LA LEGGENDA DI SCHIUMA
Sarà capitato
a qualche turista curioso di chiedersi cosa facciano tutto il giorno quelle
sirenette di pietra, che pazientemente si asciugano sugli scogli del lungomare
tarantino, coccolate dal caldo e dalle acque tiepide di questa città.
Cosa si dicano tra di loro, bisbigliando
oscuri segreti con le loro bocche semichiuse, cosa guardino con quegli occhi,
continuamente persi all’orizzonte, ma soprattutto cosa pensino, con quegli
imperscrutabili sguardi e quelle movenze statuarie, costituisce ancora oggi un mistero per cittadini e curiosi.
E i
bambini volentieri si affacciano da quelle inferiate, per porgere il loro
saluto e cercare di farsi notare. Ma le immobili sirene non si fanno turbare e
con un impercettibile sorriso rispondono al piccolo ammiratore. Ma in tempi
antichi quelle sirene non erano così diffidenti. Volentieri si intrattenevano
con i pescatori tarantini, con i loro soavi canti e le loro dolci parole. E una
di queste era addirittura una donna terrestre.
Questa è
la storia di Schiuma. Schiuma era la moglie di un pescatore, il giovane Michele.
Ma la bellezza della donna non era passata inosservata e un giorno,
approfittando dell’assenza del marito a pesca, un ricco signore decise di
sedurre la ragazza. A causa delle lusinghe e dell’assenza del marito, la donna
cedette. Ma la vergogna era troppo forte, e al ritorno del marito, Schiuma
confessò il misfatto. Il marito allora, tradito e offeso, in un momento di
follia portò la donna sulla barca e, allontanatosi abbastanza, la gettò in
mare. Ma la donna venne salvata dalle sirene, attirate dalle sue strazianti
grida.
Un giorno
le sirene catturarono Michele e lo imprigionarono nel loro palazzo sotterraneo.
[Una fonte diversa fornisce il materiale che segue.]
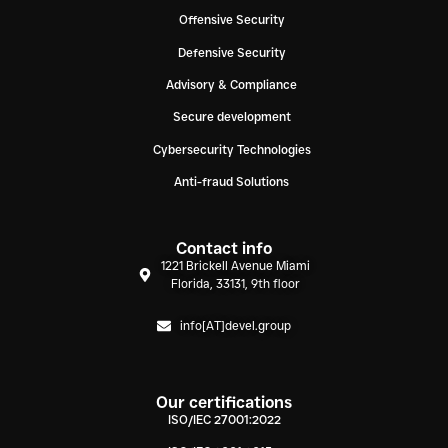
Offensive Security
Defensive Security
Advisory & Compliance
Secure development
Cybersecurity Technologies
Anti-fraud Solutions
Contact info
1221 Brickell Avenue Miami
Florida, 33131, 9th floor
info[AT]devel.group
Our certifications
ISO/IEC 27001:2022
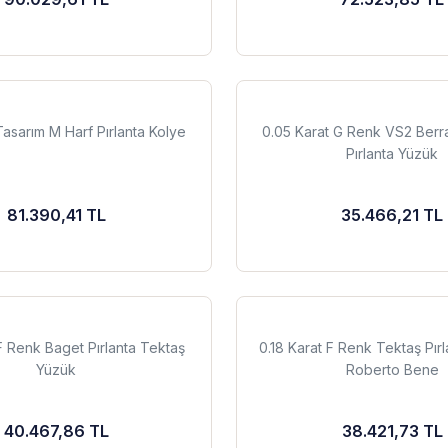
Tasarım M Harf Pırlanta Kolye
0.05 Karat G Renk VS2 Berra
Pırlanta Yüzük
81.390,41 TL
35.466,21 TL
F Renk Baget Pırlanta Tektaş
0.18 Karat F Renk Tektaş Pırl
Yüzük
Roberto Bene
40.467,86 TL
38.421,73 TL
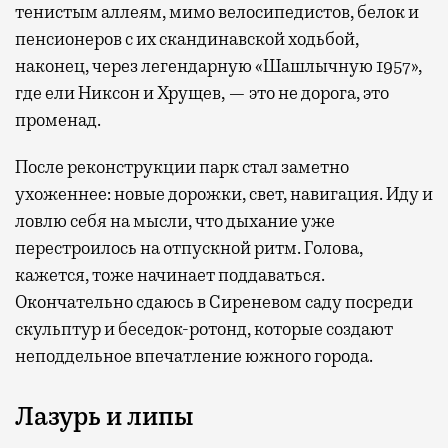
тенистым аллеям, мимо велосипедистов, белок и
пенсионеров с их скандинавской ходьбой,
наконец, через легендарную «Шашлычную 1957»,
где ели Никсон и Хрущев, — это не дорога, это
променад.
После реконструкции парк стал заметно
ухоженнее: новые дорожки, свет, навигация. Иду и
ловлю себя на мысли, что дыхание уже
перестроилось на отпускной ритм. Голова,
кажется, тоже начинает поддаваться.
Окончательно сдаюсь в Сиреневом саду посреди
скульптур и беседок-ротонд, которые создают
неподдельное впечатление южного города.
Лазурь и липы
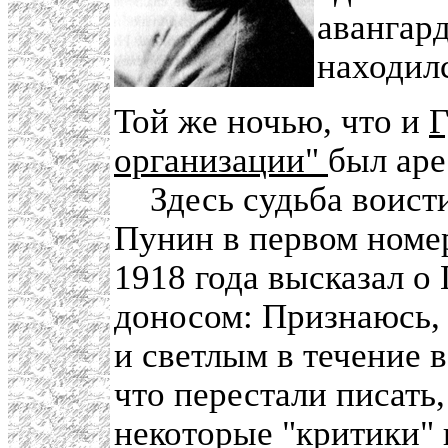
авангард
находилс
Той же ночью, что и
Г
организации"
был аре
Здесь судьба воисти
Пунин в первом номе
1918 года высказал о
доносом: Признаюсь, 
и светлым в течение в
что перестали писать,
некоторые "критики" 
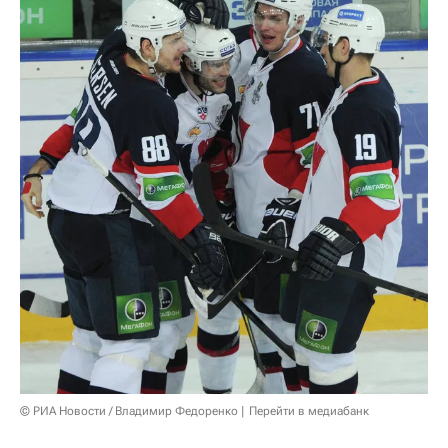
© РИА Новости / Владимир Федоренко
Перейти в медиабанк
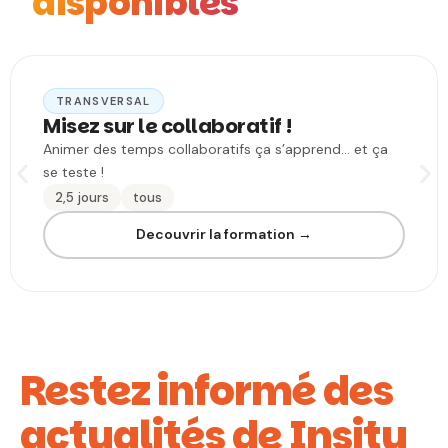
disponibles
TRANSVERSAL
Misez sur le collaboratif !
Animer des temps collaboratifs ça s’apprend… et ça
se teste !
2,5 jours
tous
Decouvrir la formation →
Restez informé des
actualités de Insitu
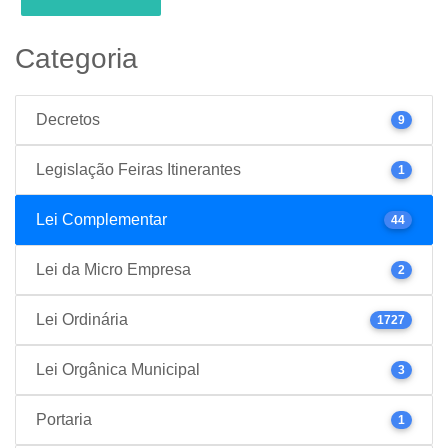
Categoria
Decretos
9
Legislação Feiras Itinerantes
1
Lei Complementar
44
Lei da Micro Empresa
2
Lei Ordinária
1727
Lei Orgânica Municipal
3
Portaria
1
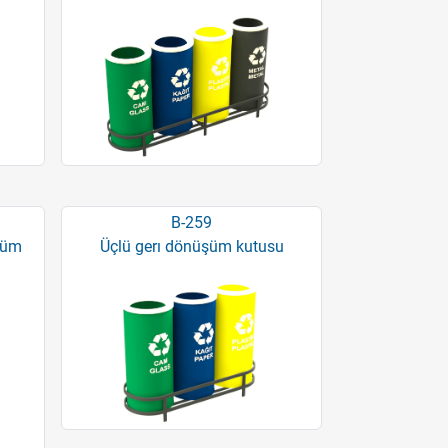
B-259
şüm
Üçlü gerı dönüşüm kutusu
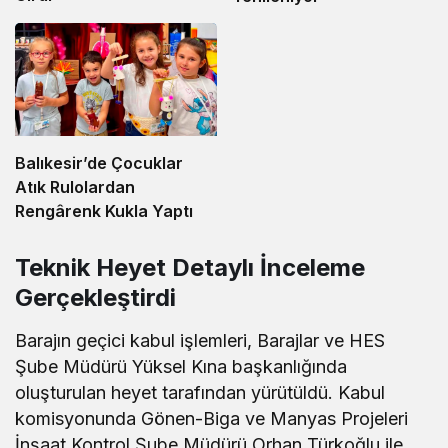
Balıkesir’de Çocuklar
Atık Rulolardan
Rengârenk Kukla Yaptı
Teknik Heyet Detaylı İnceleme
Gerçekleştirdi
Barajın geçici kabul işlemleri, Barajlar ve HES
Şube Müdürü Yüksel Kına başkanlığında
oluşturulan heyet tarafından yürütüldü. Kabul
komisyonunda Gönen-Biga ve Manyas Projeleri
İnşaat Kontrol Şube Müdürü Orhan Türkoğlu ile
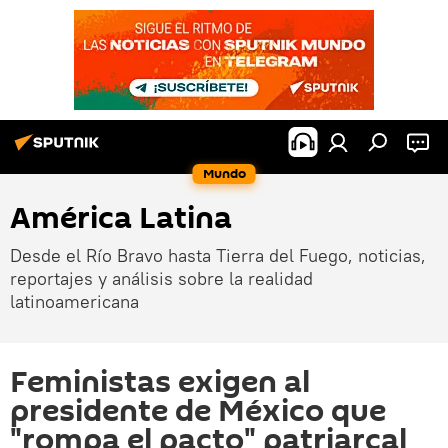
Mundo
América Latina
Desde el Río Bravo hasta Tierra del Fuego, noticias,
reportajes y análisis sobre la realidad
latinoamericana
Feministas exigen al
presidente de México que
"rompa el pacto" patriarcal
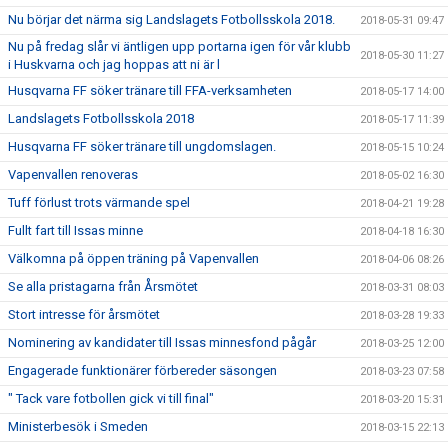
Nu börjar det närma sig Landslagets Fotbollsskola 2018.
2018-05-31 09:47
Nu på fredag slår vi äntligen upp portarna igen för vår klubb
2018-05-30 11:27
i Huskvarna och jag hoppas att ni är l
Husqvarna FF söker tränare till FFA-verksamheten
2018-05-17 14:00
Landslagets Fotbollsskola 2018
2018-05-17 11:39
Husqvarna FF söker tränare till ungdomslagen.
2018-05-15 10:24
Vapenvallen renoveras
2018-05-02 16:30
Tuff förlust trots värmande spel
2018-04-21 19:28
Fullt fart till Issas minne
2018-04-18 16:30
Välkomna på öppen träning på Vapenvallen
2018-04-06 08:26
Se alla pristagarna från Årsmötet
2018-03-31 08:03
Stort intresse för årsmötet
2018-03-28 19:33
Nominering av kandidater till Issas minnesfond pågår
2018-03-25 12:00
Engagerade funktionärer förbereder säsongen
2018-03-23 07:58
" Tack vare fotbollen gick vi till final"
2018-03-20 15:31
Ministerbesök i Smeden
2018-03-15 22:13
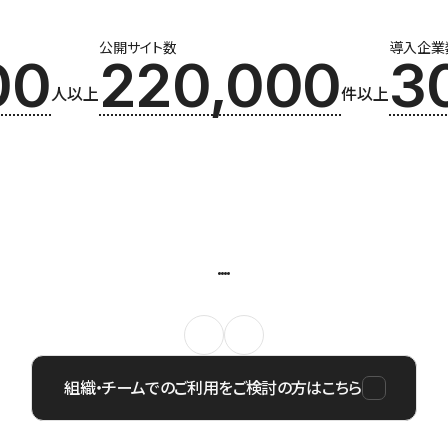
公開サイト数
導入企業
00
220,000
3
人以上
件以上
組織・チームでのご利用をご検討の方はこちら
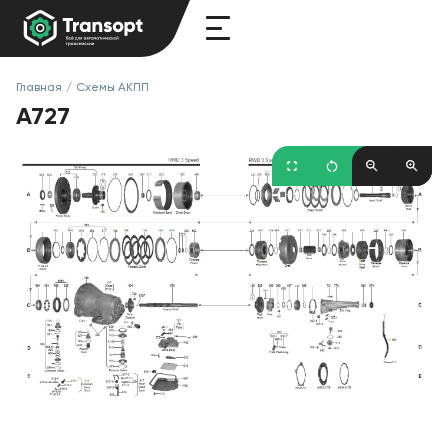
Главная
/
Схемы АКПП
A727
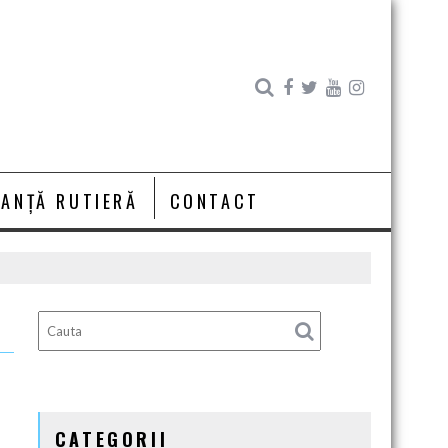
RANȚĂ RUTIERĂ
CONTACT
CATEGORII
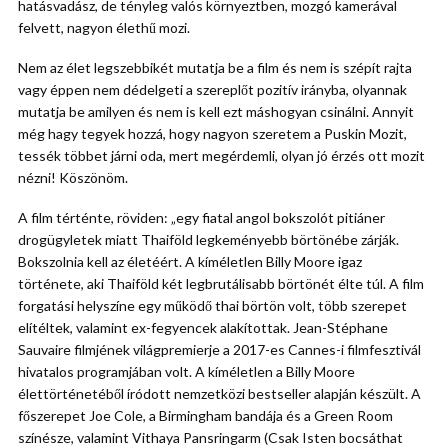
hatásvadász, de tényleg valós környeztben, mozgó kamerával
felvett, nagyon élethű mozi.
Nem az élet legszebbikét mutatja be a film és nem is szépít rajta
vagy éppen nem dédelgeti a szereplőt pozitív irányba, olyannak
mutatja be amilyen és nem is kell ezt máshogyan csinálni. Annyit
még hagy tegyek hozzá, hogy nagyon szeretem a Puskin Mozit,
tessék többet járni oda, mert megérdemli, olyan jó érzés ott mozit
nézni! Köszönöm.
A film térténte, röviden: „egy fiatal angol bokszolót pitiáner
drogügyletek miatt Thaiföld legkeményebb börtönébe zárják.
Bokszolnia kell az életéért. A kíméletlen Billy Moore igaz
története, aki Thaiföld két legbrutálisabb börtönét élte túl. A film
forgatási helyszíne egy működő thai börtön volt, több szerepet
elítéltek, valamint ex-fegyencek alakítottak. Jean-Stéphane
Sauvaire filmjének világpremierje a 2017-es Cannes-i filmfesztivál
hivatalos programjában volt. A kíméletlen a Billy Moore
élettörténetéből íródott nemzetközi bestseller alapján készült. A
főszerepet Joe Cole, a Birmingham bandája és a Green Room
színésze, valamint Vithaya Pansringarm (Csak Isten bocsáthat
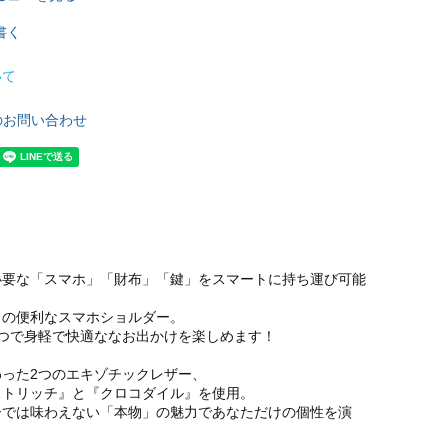
書く
いて
のお問い合わせ
必要な「スマホ」「財布」「鍵」をスマートに持ち運び可能
きの便利なスマホショルダー。
1つで身軽で快適ななお出かけを楽しめます！
わった2つのエキゾチックレザー、
ストリッチ』と『クロコダイル』を使用。
ーでは味わえない「本物」の魅力であなただけの個性を演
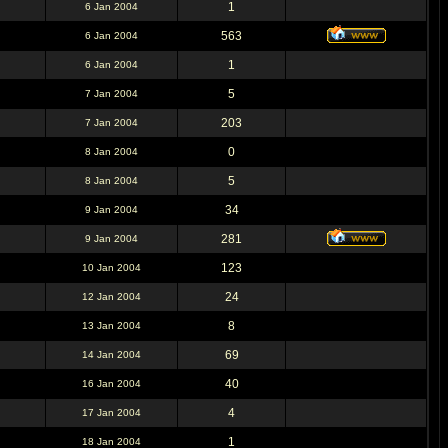
1
6 Jan 2004
563
6 Jan 2004
1
6 Jan 2004
5
7 Jan 2004
203
7 Jan 2004
0
8 Jan 2004
5
8 Jan 2004
34
9 Jan 2004
281
9 Jan 2004
123
10 Jan 2004
24
12 Jan 2004
8
13 Jan 2004
69
14 Jan 2004
40
16 Jan 2004
4
17 Jan 2004
1
18 Jan 2004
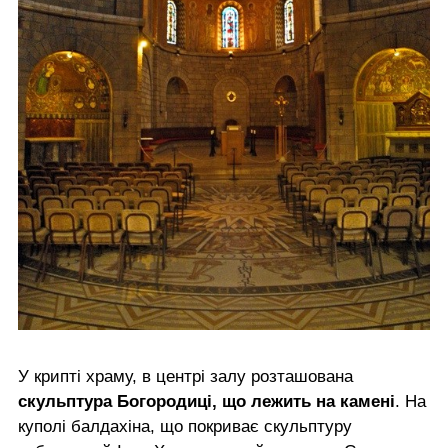
У крипті храму, в центрі залу розташована
скульптура Богородиці, що лежить на камені
. На
куполі балдахіна, що покриває скульптуру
Schiuma allora lo aiutò a scappare e Michele, mosso da compassione, capì la
follia del suo gesto e decise di rivolgersi a una fata per far ritornare da lui
Schiuma.
Allora la fata gli disse che l’unico modo
sarebbe stato prendere il più bel fiore del palazzo delle sirene, che le era stato
rubato . Il giovane, per riuscire nel suo intento, affidò a Schiuma l’incarico
di prendere il fiore, mentre lui avrebbe distratto le altre sirene. La giovane
sirena, allora, disse che se avesse ridato alla fata il fiore, tutte le sirene
sarebbero morte, compresa lei. Il giovane rimase basito da queste parole, ma le
parole della fata continuavano a rassicurarlo: “Non morirai”, continuava a
ripetere alla dolce creatura.
Il giorno
dopo, il pescatore spese tutti i suoi averi per comprare gioielli e ,avvicinatosi
a sufficienza al castello delle sirene, li gettò in acqua. Le sirene, attratte
dal luccichio, si avventarono su di essi, e Schiuma prese il fiore senza alcun
disturbo. Ma una volta ridato alla fata, questa tramutò le sirene in statue di
pietra e la ragazza in schiuma marina. Inorridito dalla fata e affranto dalla perdita, Michele non si diede per vinto, e continuò
a chiamare la ragazza in lungo e in largo, senza però trovarla. Dopo molti
giorni ritornò a casa. Un anno dopo, Michele si recò sulle rive del mare. Ogni
giorno si era recato su quelle rive e ogni giorno la chiamava ad alta voce. E
la ragazza, oramai diventata schiuma, si trascinava fino a riva per rivedere
l’amato e lambirlo con le sue morbide acque.